::: Text passage :::

U.S. Pipelines Continue Gains into 1996
U.S. interstate natural gas, crude oil, and petroleum product pipelines turned in healthy performances for 1995, continuing impressive efficiency improvements that were evident in 1994.
Annual reports filed with the U.S. Federal Energy Regulatory Commission (FERC) show that both natural-gas and petroleum liquids pipeline companies increased their net incomes last year despite flat or declining operating revenues (Fig. 1).
Natural-gas pipelines continued to solidify their functions as transportation providers by increasing the amounts of gas they moved for a fee and decreasing gas sold out of their systems.
Liquids pipelines moved more barrels in 1995 than a year earlier and added additional miles of line for future shipments.
Revenues and incomes earned from operations along with volumes moved are among data annually submitted to FERC and tracked by Oil & Gas Journal year to year in this exclusive report.
Other FERC documents, applications for new gas-pipeline construction filed for a 12-month period ending June 30, showed something of a rebound in U.S. pipeline construction. Plans for new construction had been in a 2-year decline.
And what natural-gas pipelines actually spend to modify or expand their systems has been running ahead of what they estimated in initial applications to FERC. This trend is evident from companies' final-cost filings with FERC.
This year's report expands coverage of plans for new construction and completed-cost figures by including Canadian activity for the same 12-month period: July 1, 1995, to June 30, 1996.
Network snapshot
Data found in the pipeline-company tables at the end of this report include revenue, income, volumes, mileage operated, and investments in physical plants. These provide a snapshot of the U.S. regulated interstate pipeline system.
With the 1988 Pipeline Economics Report (OGJ, Nov. 28, 1988, p. 33), the Journal began tracking volumes of gas transported for others by major interstate pipeline systems.
These data have provided a method of tracking the changing U.S. gas-transmission industry.
Pipeline mileage
The number of companies required to file reports with the FERC varies each year. As a result, comparing annual U.S. petroleum and natural-gas pipeline mileage must be done carefully.
And such comparisons were further complicated for several years after 1984 when FERC instituted a two-tier classification system for companies (OGJ, Nov. 25, 1985, p. 55).
Definitions of the categories can be found at the end of the table "Gas pipelines" (p. 58) and in FERC Accounting and Reporting Requirements for Natural Gas Companies, para. 20.011.

::: Supplied data :::

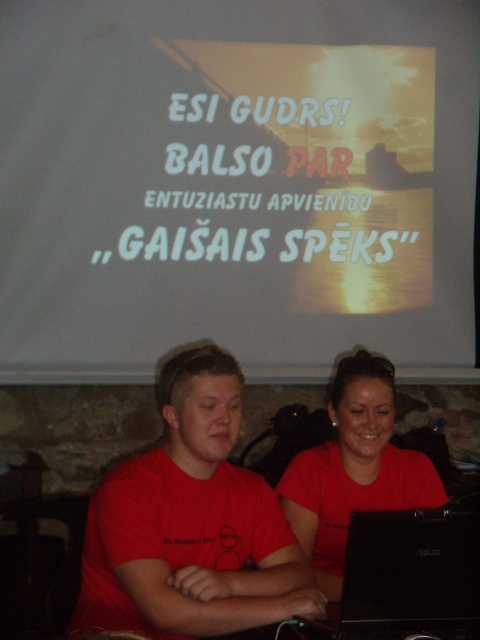
Is white paper at upper center to the right of matte red t-shirt at center from the viewer's perspective?

Indeed, white paper at upper center is positioned on the right side of matte red t-shirt at center.

Does point (107, 182) lie in front of point (236, 420)?

No, (107, 182) is further to viewer.

Find the location of a particular element. white paper at upper center is located at coordinates (237, 186).

Can you confirm if white paper at upper center is smaller than matte red shirt at center?

No, white paper at upper center is not smaller than matte red shirt at center.

Measure the distance between white paper at upper center and camera.

white paper at upper center is 9.79 feet away from camera.

Is point (396, 58) positioned before point (326, 467)?

No, it is behind (326, 467).

The height and width of the screenshot is (640, 480). Find the location of `white paper at upper center`. white paper at upper center is located at coordinates click(x=237, y=186).

Is matte red t-shirt at center shorter than black matte laptop at center?

Incorrect, matte red t-shirt at center's height does not fall short of black matte laptop at center's.

This screenshot has height=640, width=480. In order to click on matte red t-shirt at center in this screenshot , I will do coord(191,524).

This screenshot has width=480, height=640. Find the location of `matte red t-shirt at center`. matte red t-shirt at center is located at coordinates (191, 524).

:::

→ **Work order 1**
In the pipeline report, what 12-month period does the new Canadian coverage span?
→ **Work order 2**
Reproduce everything in the pipeline report from "Annual reports filed" down to "for future shipments.".
→ **Work order 3**
Carry the pipeline report forward from the point where it stops.
The records have no connection to the pipeline report.

→ **Response 1**
July 1, 1995, to June 30, 1996.

→ **Response 2**
Annual reports filed with the U.S. Federal Energy Regulatory Commission (FERC) show that both natural-gas and petroleum liquids pipeline companies increased their net incomes last year despite flat or declining operating revenues (Fig. 1).
Natural-gas pipelines continued to solidify their functions as transportation providers by increasing the amounts of gas they moved for a fee and decreasing gas sold out of their systems.
Liquids pipelines moved more barrels in 1995 than a year earlier and added additional miles of line for future shipments.

→ **Response 3**
Only major gas pipelines (about one-third of all reporting) are required to file mileage operated in a given year. So-called "non-major" companies may indicate mileage operated, but the information is not asked for specifically.
For 1984 and several years following, many non-majors did not describe their systems. But in recent years most have been providing such descriptions, including mileage operated.
For 1995, the FERC made an additional change to reporting requirements, this time for petroleum liquids pipeline companies.
In a Final Rule issued Oct. 3, 1995, FERC exempted from requirements to prepare and file Form 6 those pipelines whose operating revenues have been at or less than $350,000 for each of the 3 preceding calendar years.
These companies must file only a page 700, "Annual Cost of Service Based Analysis Schedule," of the Form 6. This page contains no mileage figures but does note total annual cost of service, actual operating revenues, and throughput in both deliveries and barrel-miles.
FERC-regulated natural-gas pipe line companies and petroleum liquids pipeline companies operated nearly the same number of miles in 1995 as in 1994: final data show an increase of nearly 5,000 miles (1%; Table 1).
All pipeline mileage operated to move natural gas in interstate service declined more than 14,000 miles (5.6%); mileage used in deliveries of petroleum liquids in common-carrier service rose by more than 18,000 miles (11%).
The loss of natural-gas pipelines was almost entirely in reported gathering mileage which dropped more than 14,000 for 1995. Gathering lines for liquids companies, on the other hand, increased by nearly 4,000 miles (13%); crude trunk mileage increased by more than 5,600 miles (nearly 11%).
Whether FERC designates a liquids pipeline company an interstate common-carrier pipeline determines whether the company must file a FERC annual report (Form 6).
Mileage figures for 1995 continue the erratic pattern of liquids-pipeline utilization for the past 10 years (Table 1).
Deliveries
In 1995, natural-gas pipelines continued their shift from being primarily merchants of gas in the early 1980s to being mainly transporters of gas today.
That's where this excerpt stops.